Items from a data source
★ ★ ★ ★ ★

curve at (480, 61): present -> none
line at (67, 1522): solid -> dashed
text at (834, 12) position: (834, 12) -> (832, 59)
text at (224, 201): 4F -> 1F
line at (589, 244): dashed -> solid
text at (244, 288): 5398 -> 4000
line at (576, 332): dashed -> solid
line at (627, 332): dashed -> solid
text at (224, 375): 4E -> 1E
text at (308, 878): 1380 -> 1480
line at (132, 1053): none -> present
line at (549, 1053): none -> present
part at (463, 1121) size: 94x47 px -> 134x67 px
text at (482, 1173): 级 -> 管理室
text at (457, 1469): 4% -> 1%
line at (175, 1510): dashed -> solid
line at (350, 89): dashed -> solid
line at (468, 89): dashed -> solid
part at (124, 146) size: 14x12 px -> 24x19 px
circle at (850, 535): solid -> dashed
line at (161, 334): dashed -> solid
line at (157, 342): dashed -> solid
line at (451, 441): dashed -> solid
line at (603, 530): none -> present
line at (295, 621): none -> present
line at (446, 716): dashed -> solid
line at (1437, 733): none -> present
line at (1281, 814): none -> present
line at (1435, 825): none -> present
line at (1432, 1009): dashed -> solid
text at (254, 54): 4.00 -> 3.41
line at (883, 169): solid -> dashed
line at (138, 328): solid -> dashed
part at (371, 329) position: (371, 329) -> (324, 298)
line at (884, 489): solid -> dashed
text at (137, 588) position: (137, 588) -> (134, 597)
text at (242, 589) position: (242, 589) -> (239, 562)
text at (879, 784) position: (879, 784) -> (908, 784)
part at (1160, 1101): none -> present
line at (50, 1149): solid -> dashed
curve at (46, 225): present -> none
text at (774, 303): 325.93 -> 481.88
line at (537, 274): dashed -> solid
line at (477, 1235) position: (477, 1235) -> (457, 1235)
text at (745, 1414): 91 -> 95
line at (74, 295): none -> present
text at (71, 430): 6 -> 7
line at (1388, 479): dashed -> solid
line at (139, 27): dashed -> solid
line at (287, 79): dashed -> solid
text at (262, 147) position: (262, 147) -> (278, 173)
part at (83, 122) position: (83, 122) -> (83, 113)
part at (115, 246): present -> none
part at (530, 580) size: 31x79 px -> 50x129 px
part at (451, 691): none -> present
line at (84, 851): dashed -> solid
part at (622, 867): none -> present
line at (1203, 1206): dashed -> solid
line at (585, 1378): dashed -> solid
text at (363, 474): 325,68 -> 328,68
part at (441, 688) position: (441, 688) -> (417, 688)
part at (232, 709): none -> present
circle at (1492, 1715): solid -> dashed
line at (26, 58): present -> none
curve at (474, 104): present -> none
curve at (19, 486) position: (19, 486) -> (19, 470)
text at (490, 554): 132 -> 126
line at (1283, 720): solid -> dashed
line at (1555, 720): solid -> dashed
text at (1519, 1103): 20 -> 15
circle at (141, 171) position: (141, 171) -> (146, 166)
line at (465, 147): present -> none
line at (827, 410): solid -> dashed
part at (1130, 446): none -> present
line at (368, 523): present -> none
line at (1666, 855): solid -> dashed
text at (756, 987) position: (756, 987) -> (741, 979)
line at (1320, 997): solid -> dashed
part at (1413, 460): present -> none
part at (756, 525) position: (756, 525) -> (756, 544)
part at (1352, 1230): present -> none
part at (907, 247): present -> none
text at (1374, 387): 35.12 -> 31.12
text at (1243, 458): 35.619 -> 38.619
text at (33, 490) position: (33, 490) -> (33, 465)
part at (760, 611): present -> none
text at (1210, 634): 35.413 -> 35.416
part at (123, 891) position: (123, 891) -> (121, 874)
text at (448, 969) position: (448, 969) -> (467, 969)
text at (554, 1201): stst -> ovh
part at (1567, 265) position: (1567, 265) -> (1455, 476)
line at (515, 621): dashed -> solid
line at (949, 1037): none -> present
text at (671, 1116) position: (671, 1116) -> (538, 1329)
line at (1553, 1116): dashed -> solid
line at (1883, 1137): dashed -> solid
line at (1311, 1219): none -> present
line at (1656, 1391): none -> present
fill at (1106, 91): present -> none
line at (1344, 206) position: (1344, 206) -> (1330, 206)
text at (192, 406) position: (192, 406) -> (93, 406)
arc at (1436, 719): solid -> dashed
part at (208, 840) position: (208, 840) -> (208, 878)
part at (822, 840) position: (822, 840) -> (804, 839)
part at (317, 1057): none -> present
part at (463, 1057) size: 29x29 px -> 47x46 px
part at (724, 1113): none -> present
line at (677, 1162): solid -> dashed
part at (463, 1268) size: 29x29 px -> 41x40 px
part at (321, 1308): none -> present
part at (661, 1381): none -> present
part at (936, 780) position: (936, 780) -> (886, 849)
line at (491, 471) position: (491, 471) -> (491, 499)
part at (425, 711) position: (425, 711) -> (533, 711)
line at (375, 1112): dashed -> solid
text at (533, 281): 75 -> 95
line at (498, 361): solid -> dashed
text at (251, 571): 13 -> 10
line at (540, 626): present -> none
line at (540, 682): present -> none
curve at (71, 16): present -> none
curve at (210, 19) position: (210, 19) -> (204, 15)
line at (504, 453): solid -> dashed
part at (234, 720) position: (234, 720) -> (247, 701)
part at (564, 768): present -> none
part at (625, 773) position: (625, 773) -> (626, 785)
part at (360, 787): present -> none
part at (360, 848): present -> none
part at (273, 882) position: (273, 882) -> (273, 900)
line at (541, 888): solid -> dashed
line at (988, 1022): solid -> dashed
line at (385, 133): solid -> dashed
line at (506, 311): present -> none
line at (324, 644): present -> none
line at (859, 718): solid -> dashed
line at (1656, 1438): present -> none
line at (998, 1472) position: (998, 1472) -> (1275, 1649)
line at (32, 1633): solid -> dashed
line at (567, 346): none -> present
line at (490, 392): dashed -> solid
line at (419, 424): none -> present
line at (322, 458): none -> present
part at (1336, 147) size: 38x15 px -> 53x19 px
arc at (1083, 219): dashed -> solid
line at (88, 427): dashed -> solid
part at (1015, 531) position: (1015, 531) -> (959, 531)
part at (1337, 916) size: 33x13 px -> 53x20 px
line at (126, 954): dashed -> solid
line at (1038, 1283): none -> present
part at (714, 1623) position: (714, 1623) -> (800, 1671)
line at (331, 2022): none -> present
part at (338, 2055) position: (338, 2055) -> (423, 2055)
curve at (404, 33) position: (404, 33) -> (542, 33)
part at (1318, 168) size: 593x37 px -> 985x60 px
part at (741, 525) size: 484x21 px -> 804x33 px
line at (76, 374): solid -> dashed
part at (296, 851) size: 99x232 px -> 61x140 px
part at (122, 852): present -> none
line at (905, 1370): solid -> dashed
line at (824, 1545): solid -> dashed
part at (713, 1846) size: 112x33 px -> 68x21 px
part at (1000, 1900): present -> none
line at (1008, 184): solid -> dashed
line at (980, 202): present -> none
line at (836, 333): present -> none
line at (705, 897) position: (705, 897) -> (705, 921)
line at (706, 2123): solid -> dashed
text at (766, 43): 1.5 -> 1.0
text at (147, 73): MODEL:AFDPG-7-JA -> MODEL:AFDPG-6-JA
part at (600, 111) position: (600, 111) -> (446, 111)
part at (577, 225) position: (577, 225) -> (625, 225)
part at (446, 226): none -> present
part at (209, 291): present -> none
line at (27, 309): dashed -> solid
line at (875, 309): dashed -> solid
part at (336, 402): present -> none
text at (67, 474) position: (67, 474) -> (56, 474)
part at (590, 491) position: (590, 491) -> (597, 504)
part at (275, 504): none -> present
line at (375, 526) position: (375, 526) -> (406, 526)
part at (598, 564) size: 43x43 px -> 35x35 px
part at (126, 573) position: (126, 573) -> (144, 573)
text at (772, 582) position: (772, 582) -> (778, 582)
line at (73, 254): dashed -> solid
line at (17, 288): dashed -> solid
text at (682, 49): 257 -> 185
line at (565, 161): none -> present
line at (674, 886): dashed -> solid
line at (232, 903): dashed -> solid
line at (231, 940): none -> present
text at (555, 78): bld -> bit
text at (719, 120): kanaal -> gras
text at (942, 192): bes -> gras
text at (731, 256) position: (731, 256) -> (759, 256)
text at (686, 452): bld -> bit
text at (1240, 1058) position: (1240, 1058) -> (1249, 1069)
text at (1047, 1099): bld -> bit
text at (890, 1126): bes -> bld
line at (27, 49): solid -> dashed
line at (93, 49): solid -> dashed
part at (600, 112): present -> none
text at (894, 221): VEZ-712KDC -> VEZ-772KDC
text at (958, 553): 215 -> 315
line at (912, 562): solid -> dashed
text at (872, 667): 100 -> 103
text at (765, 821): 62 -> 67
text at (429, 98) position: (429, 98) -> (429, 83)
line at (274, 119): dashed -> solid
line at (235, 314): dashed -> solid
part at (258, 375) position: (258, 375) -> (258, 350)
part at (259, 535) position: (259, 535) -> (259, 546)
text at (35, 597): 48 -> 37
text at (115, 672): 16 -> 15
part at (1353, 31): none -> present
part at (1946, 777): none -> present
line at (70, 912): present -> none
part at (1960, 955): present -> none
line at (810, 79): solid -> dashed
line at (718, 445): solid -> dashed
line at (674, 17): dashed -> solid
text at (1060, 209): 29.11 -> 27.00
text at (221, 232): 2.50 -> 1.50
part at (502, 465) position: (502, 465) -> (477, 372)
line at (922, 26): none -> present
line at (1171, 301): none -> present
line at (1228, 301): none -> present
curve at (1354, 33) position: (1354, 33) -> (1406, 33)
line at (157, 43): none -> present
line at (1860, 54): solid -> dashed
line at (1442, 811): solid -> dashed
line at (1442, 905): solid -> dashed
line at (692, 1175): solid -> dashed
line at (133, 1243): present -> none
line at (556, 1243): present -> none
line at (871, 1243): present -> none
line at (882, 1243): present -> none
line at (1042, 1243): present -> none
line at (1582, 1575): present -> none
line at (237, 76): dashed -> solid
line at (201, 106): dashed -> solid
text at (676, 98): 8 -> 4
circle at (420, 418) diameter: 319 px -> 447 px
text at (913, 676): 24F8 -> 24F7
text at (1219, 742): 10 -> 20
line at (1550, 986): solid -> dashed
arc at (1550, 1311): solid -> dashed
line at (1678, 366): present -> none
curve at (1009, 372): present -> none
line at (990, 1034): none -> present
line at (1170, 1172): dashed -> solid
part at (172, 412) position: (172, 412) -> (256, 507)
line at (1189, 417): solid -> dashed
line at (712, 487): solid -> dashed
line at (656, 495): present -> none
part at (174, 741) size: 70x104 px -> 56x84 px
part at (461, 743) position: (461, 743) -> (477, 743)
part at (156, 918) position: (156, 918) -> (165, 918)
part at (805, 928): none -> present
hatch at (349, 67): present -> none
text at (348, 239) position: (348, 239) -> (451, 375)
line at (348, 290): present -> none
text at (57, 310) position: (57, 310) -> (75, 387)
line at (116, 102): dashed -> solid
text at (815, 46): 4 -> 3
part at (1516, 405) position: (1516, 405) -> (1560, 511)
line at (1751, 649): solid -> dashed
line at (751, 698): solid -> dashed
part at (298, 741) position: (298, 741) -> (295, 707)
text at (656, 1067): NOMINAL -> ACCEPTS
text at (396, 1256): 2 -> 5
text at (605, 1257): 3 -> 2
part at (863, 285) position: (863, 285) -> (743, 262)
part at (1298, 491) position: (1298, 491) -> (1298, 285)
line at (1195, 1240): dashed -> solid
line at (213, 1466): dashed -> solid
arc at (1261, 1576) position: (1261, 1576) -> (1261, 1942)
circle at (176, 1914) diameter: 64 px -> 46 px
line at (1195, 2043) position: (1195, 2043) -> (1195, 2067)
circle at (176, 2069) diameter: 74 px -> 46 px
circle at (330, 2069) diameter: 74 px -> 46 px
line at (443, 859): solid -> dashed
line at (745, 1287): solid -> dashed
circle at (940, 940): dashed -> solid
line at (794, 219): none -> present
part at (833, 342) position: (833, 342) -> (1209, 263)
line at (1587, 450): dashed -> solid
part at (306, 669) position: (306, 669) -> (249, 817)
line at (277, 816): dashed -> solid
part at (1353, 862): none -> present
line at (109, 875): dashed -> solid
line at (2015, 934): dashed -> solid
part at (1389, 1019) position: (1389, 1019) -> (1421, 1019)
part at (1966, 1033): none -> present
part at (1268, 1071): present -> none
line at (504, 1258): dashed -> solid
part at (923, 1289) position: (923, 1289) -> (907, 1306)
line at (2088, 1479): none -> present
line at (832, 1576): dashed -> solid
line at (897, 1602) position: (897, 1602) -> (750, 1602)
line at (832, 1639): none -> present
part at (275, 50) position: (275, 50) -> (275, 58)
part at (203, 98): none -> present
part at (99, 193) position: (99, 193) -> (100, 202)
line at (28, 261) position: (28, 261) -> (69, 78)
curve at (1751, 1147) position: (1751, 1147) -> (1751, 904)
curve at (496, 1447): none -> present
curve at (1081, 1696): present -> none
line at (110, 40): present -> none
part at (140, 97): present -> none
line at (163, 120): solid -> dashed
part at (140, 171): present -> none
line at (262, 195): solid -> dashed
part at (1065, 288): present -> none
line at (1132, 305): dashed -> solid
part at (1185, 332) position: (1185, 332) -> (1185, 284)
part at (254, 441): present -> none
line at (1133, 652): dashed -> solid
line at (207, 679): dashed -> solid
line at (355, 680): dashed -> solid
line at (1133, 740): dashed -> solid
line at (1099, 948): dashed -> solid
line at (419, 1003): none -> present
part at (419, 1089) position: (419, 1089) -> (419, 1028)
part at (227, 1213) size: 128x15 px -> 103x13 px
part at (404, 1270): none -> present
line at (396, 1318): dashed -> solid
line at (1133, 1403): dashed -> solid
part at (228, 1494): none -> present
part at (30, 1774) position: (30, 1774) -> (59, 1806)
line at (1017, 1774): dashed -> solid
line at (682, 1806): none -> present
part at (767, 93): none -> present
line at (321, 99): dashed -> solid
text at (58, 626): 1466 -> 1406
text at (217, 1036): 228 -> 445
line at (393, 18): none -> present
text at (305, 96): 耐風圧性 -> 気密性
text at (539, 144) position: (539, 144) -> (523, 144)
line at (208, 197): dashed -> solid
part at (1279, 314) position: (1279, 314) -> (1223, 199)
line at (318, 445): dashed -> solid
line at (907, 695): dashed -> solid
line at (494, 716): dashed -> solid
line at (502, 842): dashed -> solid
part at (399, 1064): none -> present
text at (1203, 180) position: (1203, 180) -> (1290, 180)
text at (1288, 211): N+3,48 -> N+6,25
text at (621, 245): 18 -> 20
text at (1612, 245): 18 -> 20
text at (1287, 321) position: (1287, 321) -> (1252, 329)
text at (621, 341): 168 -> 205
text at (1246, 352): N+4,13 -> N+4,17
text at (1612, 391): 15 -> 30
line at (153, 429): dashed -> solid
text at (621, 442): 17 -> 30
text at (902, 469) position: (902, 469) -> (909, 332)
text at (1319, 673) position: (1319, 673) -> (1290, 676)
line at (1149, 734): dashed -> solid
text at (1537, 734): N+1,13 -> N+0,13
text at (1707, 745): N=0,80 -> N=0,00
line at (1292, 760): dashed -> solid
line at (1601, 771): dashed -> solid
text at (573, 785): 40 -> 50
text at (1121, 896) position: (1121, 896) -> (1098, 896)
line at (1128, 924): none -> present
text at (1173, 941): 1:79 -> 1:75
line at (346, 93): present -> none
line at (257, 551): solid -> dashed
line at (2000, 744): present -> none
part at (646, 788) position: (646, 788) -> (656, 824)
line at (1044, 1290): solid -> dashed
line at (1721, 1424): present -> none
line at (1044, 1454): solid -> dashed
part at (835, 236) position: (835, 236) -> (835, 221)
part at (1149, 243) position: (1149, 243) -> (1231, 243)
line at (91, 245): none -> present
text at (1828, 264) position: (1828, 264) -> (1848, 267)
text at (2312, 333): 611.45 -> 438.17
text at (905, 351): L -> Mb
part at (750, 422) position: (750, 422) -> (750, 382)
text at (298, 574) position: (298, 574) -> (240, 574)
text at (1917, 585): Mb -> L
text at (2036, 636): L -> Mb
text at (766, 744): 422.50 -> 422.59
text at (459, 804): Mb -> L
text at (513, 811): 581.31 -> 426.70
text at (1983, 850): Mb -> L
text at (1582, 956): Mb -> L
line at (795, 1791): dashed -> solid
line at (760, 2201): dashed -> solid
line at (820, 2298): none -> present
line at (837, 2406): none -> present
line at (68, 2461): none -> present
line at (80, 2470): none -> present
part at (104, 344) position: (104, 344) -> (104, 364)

★ ★ ★ ★ ★

WHAT THIS TASK INVOLVES: Lay out the entries as a numbered list, starting with the first entry and ending with the line containing "line at (627, 332): dashed -> solid", both included. Leave out any blank lines.

ANSWER TO THE PROBLEM:
1. curve at (480, 61): present -> none
2. line at (67, 1522): solid -> dashed
3. text at (834, 12) position: (834, 12) -> (832, 59)
4. text at (224, 201): 4F -> 1F
5. line at (589, 244): dashed -> solid
6. text at (244, 288): 5398 -> 4000
7. line at (576, 332): dashed -> solid
8. line at (627, 332): dashed -> solid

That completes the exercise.